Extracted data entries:

-*-*-

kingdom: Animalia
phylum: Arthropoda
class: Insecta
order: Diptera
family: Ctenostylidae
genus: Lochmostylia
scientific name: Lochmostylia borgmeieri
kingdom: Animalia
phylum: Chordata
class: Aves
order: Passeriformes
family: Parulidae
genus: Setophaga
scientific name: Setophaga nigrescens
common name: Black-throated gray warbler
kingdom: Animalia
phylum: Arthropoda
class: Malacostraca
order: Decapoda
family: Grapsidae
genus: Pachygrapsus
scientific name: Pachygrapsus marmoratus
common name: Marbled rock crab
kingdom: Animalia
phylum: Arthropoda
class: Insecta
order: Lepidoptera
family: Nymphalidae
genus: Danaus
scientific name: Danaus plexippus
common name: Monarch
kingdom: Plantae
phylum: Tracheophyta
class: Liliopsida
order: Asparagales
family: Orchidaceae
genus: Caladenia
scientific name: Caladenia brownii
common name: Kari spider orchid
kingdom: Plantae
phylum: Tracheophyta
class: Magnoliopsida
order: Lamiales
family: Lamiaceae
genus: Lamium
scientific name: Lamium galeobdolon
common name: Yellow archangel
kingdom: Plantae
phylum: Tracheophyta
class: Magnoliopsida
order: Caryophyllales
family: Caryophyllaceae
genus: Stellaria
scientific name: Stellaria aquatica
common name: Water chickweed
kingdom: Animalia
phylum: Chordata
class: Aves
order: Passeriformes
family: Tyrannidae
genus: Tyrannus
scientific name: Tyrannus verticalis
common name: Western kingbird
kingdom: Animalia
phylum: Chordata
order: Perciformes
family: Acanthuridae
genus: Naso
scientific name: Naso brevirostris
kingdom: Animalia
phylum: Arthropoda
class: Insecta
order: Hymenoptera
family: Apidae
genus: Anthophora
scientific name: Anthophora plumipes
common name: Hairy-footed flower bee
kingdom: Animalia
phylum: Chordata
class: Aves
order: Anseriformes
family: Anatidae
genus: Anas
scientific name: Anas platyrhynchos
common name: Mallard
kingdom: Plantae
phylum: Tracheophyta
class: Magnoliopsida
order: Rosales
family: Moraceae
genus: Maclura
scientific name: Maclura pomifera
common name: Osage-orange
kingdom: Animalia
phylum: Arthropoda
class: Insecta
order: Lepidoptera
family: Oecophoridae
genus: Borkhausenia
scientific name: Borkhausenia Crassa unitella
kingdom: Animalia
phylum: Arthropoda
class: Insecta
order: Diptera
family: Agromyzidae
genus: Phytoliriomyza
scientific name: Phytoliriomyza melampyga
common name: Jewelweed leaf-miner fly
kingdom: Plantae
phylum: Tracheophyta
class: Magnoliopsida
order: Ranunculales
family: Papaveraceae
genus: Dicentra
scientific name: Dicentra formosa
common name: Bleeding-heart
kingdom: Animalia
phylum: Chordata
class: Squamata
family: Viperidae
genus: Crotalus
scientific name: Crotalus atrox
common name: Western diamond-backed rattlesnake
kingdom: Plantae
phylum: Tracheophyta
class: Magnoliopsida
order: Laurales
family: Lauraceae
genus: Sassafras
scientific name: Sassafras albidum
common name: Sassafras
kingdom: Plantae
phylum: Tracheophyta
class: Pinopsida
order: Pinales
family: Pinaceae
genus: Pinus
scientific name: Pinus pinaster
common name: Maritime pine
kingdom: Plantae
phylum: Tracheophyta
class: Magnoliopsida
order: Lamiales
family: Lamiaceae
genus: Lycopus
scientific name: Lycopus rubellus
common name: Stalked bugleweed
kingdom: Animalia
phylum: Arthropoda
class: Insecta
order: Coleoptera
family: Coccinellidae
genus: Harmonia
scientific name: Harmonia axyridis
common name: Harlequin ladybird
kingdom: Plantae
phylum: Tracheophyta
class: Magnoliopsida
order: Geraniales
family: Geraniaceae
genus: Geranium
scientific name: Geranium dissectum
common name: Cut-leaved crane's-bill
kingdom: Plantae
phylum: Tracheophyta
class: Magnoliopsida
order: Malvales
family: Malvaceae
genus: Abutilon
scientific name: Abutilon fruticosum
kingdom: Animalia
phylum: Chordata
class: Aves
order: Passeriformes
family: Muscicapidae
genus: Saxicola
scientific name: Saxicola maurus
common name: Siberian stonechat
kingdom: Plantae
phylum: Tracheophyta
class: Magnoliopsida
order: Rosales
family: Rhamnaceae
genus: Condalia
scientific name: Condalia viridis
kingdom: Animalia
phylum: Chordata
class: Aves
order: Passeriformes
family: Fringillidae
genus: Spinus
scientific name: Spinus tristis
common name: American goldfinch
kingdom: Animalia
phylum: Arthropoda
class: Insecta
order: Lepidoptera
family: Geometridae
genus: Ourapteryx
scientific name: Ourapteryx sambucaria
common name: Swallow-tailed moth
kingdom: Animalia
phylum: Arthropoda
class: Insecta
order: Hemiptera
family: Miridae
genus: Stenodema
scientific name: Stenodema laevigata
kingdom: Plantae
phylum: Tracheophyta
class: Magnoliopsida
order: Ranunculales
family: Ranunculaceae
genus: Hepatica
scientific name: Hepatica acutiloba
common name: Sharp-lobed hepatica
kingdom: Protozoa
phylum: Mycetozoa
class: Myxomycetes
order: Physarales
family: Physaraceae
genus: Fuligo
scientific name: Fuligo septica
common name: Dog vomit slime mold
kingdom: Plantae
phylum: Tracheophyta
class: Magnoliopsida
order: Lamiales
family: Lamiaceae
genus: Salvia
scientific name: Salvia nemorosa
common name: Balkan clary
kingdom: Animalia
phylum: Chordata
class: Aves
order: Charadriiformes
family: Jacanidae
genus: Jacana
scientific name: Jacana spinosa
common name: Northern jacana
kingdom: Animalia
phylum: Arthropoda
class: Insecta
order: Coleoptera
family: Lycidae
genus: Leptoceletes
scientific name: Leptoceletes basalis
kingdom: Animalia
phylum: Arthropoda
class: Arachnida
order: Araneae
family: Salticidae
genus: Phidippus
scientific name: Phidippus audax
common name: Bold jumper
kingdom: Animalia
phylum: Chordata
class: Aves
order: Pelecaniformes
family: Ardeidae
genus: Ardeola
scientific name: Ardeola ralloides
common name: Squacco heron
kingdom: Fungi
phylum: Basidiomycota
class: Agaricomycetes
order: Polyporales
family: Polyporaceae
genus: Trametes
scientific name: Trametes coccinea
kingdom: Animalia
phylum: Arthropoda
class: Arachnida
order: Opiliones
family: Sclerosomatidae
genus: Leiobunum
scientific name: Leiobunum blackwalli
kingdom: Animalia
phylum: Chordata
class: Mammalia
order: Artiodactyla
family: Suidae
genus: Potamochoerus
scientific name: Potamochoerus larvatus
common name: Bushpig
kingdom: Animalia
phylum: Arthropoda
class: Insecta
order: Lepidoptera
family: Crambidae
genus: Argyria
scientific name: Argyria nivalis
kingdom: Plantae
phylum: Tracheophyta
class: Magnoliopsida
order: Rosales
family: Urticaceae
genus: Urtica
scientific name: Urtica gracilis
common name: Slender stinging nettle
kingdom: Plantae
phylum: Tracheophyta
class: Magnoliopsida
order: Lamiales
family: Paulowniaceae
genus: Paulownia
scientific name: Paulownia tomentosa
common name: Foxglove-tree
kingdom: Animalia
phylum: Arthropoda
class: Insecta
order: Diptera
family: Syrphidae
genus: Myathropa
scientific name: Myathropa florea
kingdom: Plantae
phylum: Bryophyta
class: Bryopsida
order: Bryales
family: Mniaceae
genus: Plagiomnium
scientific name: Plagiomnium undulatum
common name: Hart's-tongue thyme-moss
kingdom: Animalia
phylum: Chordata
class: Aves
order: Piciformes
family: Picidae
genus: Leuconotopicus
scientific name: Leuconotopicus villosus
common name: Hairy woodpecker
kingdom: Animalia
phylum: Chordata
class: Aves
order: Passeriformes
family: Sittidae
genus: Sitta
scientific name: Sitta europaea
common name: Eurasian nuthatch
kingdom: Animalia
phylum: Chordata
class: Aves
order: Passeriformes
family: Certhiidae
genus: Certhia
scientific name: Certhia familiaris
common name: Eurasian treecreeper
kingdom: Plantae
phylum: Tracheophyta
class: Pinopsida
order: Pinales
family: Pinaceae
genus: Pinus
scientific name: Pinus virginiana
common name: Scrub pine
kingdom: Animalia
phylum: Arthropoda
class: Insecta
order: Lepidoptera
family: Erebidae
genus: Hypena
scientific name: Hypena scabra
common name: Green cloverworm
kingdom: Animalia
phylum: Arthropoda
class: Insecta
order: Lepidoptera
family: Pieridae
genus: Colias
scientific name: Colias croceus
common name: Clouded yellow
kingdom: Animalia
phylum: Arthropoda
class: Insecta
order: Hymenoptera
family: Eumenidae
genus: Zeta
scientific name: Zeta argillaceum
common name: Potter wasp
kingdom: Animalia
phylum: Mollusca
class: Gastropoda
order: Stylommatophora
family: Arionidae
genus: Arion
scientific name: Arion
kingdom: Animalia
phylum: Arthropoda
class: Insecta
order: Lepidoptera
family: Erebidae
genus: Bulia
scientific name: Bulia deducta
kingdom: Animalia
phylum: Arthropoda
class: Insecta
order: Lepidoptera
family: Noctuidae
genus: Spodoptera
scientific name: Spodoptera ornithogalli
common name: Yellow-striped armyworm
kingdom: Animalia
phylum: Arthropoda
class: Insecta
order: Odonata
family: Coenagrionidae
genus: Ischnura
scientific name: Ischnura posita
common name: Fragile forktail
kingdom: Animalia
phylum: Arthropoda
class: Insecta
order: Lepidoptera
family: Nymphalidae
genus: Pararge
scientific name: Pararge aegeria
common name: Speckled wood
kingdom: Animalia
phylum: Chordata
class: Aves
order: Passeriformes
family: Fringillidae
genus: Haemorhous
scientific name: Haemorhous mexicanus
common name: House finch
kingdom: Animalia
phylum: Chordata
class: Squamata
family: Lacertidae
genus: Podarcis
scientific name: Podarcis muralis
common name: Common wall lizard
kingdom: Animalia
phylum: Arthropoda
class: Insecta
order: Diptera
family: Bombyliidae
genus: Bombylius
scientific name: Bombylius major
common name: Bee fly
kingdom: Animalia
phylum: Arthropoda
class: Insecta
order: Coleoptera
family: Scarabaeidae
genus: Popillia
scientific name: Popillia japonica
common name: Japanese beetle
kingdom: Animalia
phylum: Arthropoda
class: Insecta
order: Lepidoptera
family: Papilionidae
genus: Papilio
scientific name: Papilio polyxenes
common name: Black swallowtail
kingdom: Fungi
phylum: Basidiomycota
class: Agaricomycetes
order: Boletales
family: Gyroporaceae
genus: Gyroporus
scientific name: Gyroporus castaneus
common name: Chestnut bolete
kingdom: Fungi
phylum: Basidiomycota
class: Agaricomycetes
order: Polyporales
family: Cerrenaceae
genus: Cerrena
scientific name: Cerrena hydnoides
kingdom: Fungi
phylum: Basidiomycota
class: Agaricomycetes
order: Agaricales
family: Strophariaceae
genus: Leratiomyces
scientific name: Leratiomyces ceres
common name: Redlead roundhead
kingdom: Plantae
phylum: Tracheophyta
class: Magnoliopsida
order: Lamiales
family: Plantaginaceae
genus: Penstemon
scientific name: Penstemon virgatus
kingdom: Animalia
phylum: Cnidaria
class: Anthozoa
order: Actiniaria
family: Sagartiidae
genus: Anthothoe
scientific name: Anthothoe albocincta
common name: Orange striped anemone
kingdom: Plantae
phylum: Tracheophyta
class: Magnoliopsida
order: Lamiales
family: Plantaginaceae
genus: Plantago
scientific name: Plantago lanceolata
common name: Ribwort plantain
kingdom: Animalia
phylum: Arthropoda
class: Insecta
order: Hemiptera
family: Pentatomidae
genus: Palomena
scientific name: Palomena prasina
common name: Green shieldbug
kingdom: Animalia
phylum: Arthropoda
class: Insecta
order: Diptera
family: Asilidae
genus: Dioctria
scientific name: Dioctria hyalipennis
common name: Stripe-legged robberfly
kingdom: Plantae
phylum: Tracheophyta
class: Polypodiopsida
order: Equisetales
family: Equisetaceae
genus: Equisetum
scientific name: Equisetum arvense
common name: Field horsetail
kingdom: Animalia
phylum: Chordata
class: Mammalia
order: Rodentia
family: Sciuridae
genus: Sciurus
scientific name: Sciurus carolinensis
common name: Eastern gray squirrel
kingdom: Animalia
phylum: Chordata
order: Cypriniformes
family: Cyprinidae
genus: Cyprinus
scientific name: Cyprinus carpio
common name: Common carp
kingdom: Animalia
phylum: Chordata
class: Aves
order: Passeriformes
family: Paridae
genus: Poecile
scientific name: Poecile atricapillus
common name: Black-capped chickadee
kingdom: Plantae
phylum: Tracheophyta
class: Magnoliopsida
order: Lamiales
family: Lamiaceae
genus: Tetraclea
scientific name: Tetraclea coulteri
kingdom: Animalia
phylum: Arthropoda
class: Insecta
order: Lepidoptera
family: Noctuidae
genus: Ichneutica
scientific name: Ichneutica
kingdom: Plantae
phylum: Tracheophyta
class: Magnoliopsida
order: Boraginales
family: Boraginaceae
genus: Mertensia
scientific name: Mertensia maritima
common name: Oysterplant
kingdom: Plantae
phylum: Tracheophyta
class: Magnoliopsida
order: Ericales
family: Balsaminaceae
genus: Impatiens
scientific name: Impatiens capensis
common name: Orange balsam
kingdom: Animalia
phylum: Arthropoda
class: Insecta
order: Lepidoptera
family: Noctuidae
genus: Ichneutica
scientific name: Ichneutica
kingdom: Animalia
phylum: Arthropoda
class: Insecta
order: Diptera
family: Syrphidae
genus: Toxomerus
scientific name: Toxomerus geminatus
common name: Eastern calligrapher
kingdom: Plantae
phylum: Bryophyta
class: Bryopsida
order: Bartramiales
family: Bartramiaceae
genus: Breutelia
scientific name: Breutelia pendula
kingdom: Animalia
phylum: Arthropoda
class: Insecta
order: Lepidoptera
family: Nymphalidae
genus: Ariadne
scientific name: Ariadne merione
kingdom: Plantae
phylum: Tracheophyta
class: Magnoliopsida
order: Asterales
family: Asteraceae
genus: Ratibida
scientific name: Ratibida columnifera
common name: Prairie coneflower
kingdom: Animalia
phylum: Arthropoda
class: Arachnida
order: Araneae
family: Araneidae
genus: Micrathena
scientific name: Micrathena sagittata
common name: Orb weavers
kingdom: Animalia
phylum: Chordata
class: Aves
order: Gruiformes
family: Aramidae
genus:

-*-*-

OBJECTIVE.
Copy the lines from the one holding "genus: Breutelia" through the last line of the records, both ends included.

EXERCISE RESULT.
genus: Breutelia
scientific name: Breutelia pendula
kingdom: Animalia
phylum: Arthropoda
class: Insecta
order: Lepidoptera
family: Nymphalidae
genus: Ariadne
scientific name: Ariadne merione
kingdom: Plantae
phylum: Tracheophyta
class: Magnoliopsida
order: Asterales
family: Asteraceae
genus: Ratibida
scientific name: Ratibida columnifera
common name: Prairie coneflower
kingdom: Animalia
phylum: Arthropoda
class: Arachnida
order: Araneae
family: Araneidae
genus: Micrathena
scientific name: Micrathena sagittata
common name: Orb weavers
kingdom: Animalia
phylum: Chordata
class: Aves
order: Gruiformes
family: Aramidae
genus:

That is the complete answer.